Für Erfolg an deutschen Kinokassen braucht man keinen aufwendigen Plot

Auch der Erfolg von „Fack ju Göhte“ wird jenseits der Sequel-Produktionen wohl keine Patentrezepte liefern, außer dass neben einem TV-Vorlauf (bei Herbig war es die „Bullyparade“, bei Dagtekin „Türkisch für Anfänger“) eigene und eigenwillige Humorkreationen der Schlüssel zu einem veritablen Kassenhit sind und auf aufwendige Plotkonstruktionen getrost verzichtet werden kann.

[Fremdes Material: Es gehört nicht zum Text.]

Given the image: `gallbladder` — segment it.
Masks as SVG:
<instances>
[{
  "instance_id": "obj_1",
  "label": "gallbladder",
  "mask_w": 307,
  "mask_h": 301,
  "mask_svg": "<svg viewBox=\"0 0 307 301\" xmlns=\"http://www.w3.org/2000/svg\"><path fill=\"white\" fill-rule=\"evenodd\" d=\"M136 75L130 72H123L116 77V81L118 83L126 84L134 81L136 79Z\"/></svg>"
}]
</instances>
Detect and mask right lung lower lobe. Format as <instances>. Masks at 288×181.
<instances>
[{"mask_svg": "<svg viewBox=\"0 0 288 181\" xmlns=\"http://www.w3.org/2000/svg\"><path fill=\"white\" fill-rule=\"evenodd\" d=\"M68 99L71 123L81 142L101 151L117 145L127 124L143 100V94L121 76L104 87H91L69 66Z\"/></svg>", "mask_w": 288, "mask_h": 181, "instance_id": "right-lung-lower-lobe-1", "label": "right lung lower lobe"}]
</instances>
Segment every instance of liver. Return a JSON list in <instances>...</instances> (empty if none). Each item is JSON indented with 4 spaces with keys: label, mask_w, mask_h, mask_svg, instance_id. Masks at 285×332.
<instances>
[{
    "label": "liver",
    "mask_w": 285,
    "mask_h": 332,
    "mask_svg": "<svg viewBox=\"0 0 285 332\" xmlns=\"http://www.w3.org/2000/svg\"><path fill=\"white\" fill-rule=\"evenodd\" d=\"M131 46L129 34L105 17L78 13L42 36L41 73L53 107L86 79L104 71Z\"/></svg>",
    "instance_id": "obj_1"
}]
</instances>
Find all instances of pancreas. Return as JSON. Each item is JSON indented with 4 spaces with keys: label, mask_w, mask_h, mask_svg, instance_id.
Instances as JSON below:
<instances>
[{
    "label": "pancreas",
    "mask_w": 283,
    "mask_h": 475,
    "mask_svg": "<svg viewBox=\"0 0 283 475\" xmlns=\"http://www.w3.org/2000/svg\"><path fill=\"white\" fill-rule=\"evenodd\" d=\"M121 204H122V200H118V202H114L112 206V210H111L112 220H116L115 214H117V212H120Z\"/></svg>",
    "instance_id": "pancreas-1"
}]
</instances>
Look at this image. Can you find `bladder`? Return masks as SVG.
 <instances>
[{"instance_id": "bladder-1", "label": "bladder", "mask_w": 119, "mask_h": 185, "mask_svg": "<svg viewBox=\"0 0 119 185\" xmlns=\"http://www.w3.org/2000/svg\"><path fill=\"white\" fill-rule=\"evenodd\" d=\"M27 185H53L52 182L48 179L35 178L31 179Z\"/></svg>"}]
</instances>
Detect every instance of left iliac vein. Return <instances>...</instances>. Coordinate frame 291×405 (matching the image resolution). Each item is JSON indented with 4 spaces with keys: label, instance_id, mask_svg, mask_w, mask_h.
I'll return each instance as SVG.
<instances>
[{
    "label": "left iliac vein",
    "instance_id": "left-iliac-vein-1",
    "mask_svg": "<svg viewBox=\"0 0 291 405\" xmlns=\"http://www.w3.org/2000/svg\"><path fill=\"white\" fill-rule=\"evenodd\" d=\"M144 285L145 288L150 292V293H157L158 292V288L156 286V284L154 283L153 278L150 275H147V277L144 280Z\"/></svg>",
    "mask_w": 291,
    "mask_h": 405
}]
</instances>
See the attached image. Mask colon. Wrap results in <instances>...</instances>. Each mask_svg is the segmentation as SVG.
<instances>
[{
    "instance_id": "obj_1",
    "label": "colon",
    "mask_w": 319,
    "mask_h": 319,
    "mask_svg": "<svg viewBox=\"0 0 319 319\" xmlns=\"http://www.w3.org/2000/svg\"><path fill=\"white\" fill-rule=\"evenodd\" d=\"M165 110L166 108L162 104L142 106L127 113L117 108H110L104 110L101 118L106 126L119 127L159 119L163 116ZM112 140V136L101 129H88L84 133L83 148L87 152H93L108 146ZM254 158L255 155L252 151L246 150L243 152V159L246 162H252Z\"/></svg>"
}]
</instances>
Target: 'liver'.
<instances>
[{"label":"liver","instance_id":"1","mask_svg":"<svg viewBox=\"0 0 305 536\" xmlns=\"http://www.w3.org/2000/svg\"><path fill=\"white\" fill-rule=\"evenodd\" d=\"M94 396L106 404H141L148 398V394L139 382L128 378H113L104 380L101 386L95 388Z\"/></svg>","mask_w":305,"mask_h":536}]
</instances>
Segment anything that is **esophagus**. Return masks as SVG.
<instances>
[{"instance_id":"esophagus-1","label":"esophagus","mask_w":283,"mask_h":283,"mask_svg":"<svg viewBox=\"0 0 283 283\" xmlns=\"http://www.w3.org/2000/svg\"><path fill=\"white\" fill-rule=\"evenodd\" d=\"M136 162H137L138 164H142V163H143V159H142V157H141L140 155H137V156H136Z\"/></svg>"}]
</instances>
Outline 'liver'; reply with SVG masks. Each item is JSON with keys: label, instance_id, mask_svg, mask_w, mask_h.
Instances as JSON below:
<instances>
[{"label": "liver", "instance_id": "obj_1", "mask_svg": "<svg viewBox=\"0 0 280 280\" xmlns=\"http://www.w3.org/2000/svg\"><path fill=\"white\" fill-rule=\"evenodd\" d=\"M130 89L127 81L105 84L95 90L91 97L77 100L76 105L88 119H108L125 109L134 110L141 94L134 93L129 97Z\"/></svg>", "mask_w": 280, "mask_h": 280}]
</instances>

Im Gegensatz zu Herbig, der mit „Der Schuh des Manitu“ und „(T)raumschiff Surprise – Periode 1“ die in den deutschen AlltimeCharts die beiden ersten Plätze belegen, anders auch als Werke wie „Otto – Der Film“ (Platz 3) oder „7 Zwerge“ (Platz 6,) blödelt „Fack ju Göhte“ nicht im gesellschaftlichen Niemandsland. Dagtekin dockt ohne Authentizitätsansprüche direkt an der sozialen Realität an und entwickelt daraus seine Figurencharakterisierungen und einen unverwechselbaren Sprachstil. Und das ist gemessen an den bescheidenen Qualitätsvorgaben in heimischen Humorgefilden, die nach der Beziehungskomödienwelle der neunziger Jahre im TV-Comedian-Sumpf zu versinken drohten, schon einmal ein beachtlicher Fortschritt.

Ob die Zukunft der deutschen Mainstream-Komödie hier oder weiter „Unter deutschen Betten“ liegt, wird das Publikum entscheiden.